Vi era indubbiamente in Gesù una virtù divina del tutto interiore che si manifestava con dei prodigi (Luc. VI, 19); vi era in lui come un profumo di divinità che esalava da lui attirando le folle; tanto che noi leggiamo nel Vangelo che accadeva qualche volta che i Giudei, quantunque grossolani e carnali, restassero tre giorni senza mangiare pur di poterlo seguire (Matth. XV, 32). Se non che in lui, esteriormente la divinità era come velata dietro l'infermità d'una carne mortale sottoposta alle vane e comuni condizioni della vita umana debole e passibile: sottoposta alla fame, alla sete, alla fatica, al sonno, alle lotte, alla fuga. E questo era il Cristo di ogni giorno, il Cristo della cui umile esistenza gli Apostoli erano quotidianamente testimoni. Ed ecco che sul monte essi lo vedono trasfigurato: la divinità sfolgora, onnipossente, attraverso il velo dell'umanità; la faccia di Gesù risplende qual sole, «le sue vesti si illuminano di una luce tale, dice S. Marco, che nessun lavandaio della terra saprebbe farle tanto candide». (Marc. IX, 2) Gli Apostoli comprendono con questo miracolo che Gesù è veramente Dio e così la maestà della divinità li compenetra di sé e la gloria eterna del loro Maestro è ad essi interamente manifestata. Ed ecco apparire Mosè ed Elia ai fianchi di Gesù per conversare con lui e adorarlo.

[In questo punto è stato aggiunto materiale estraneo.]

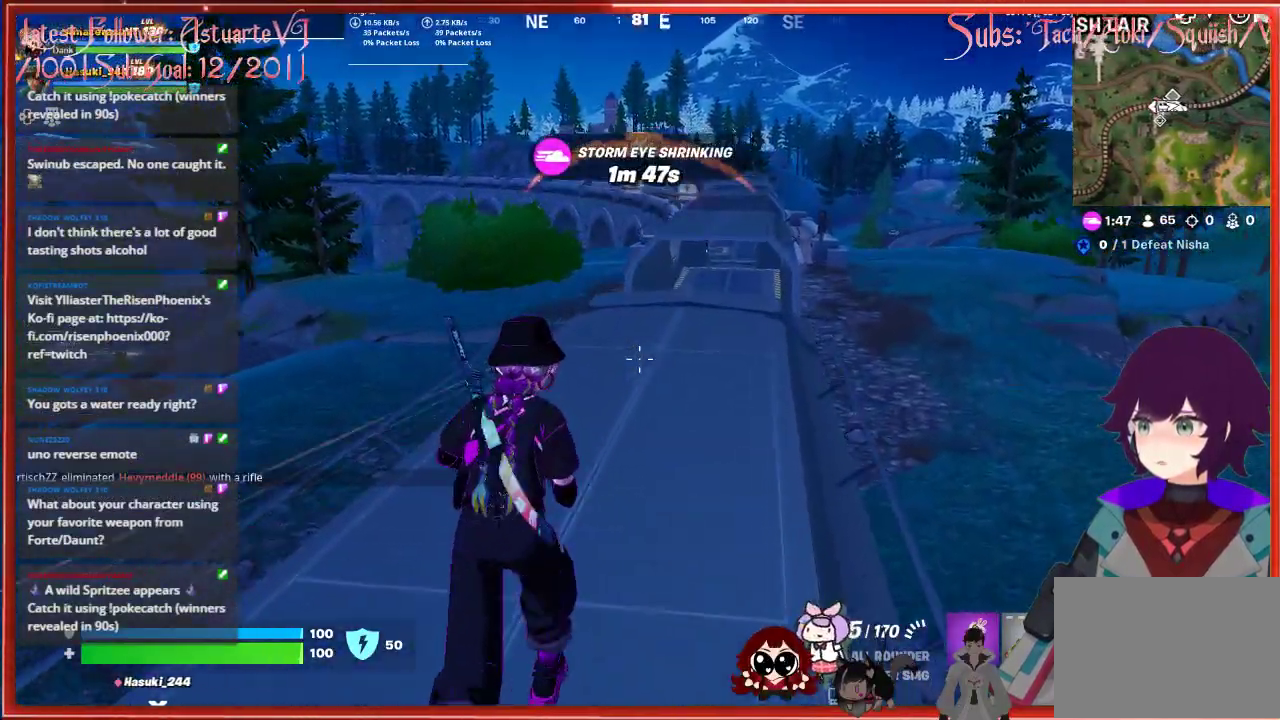
{"buttons": [], "left_stick": "up", "right_stick": "center", "events": []}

Voi lo sapete: per gli Apostoli, come per i Giudei fedeli, Mosè ed Elia riassumevano tutto; Mosè era il loro legislatore, mentre i profeti sono qui rappresentati da Elia, uno dei più grandi di loro. La Legge e i profeti venivano ad attestare, con questi personaggi, che Cristo è il Messia figurato e predetto.

I Farisei possono ormai combattere Gesù, i discepoli possono abbandonarlo; la presenza di Mosè ed Elia dimostra a Pietro e ai suoi compagni che Gesù rispetta la Legge ed è d'accordo con i profeti e che egli è veramente l'Inviato di Dio, colui che deve venire. 

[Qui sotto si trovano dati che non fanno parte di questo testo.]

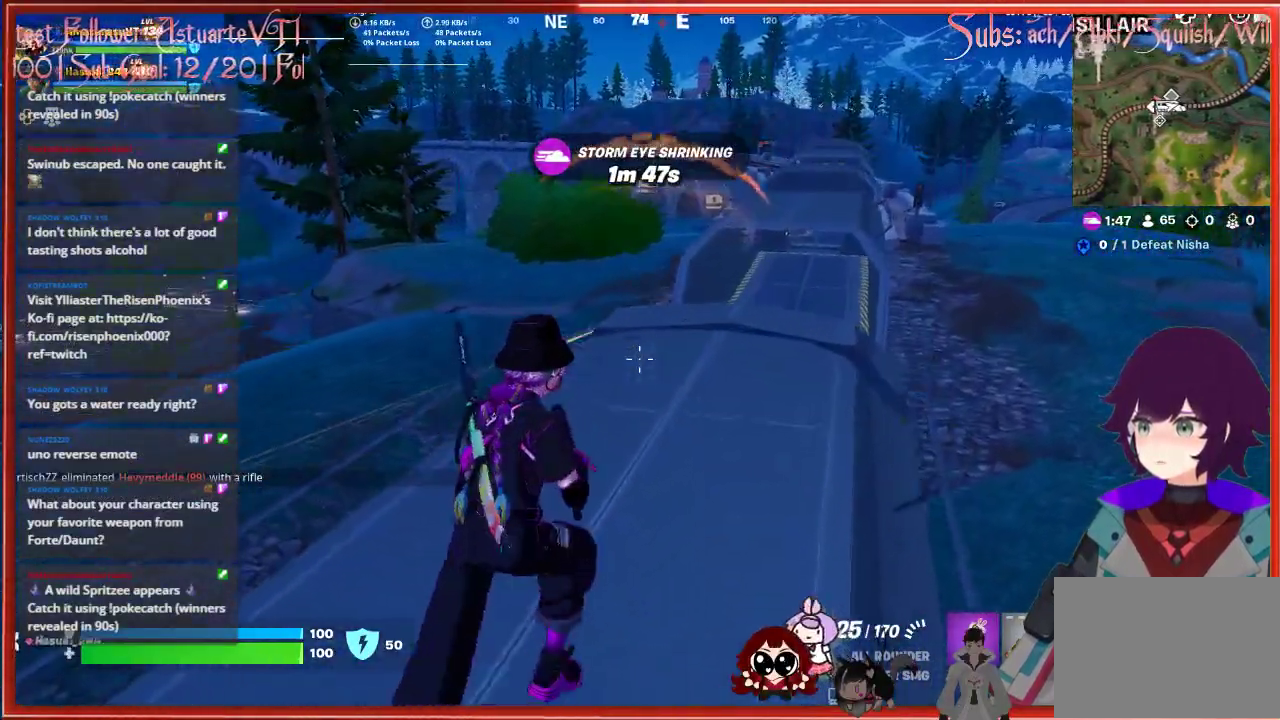
{"buttons": [], "left_stick": "up", "right_stick": "center", "events": []}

Finalmente per porre il colmo a tutte queste testimonianze, per porre il sigillo all'evidenza della divinità di Gesù si fa intendere anche la voce del Padre. Dio Padre proclama che Gesù è suo Figlio e Dio come lui. Tutto concorre così a consolidare la fede degli Apostoli in colui che Pietro aveva riconosciuto come il Cristo, Figlio di Dio vivente. 

III. Triplice grazia contenuta in questo mistero per noi: riafferma la nostra fede; contrassegna d'un'impronta speciale la nostra soprannaturale adozione; ci rende degni di prender parte un giorno alla gloria eterna di Cristo. 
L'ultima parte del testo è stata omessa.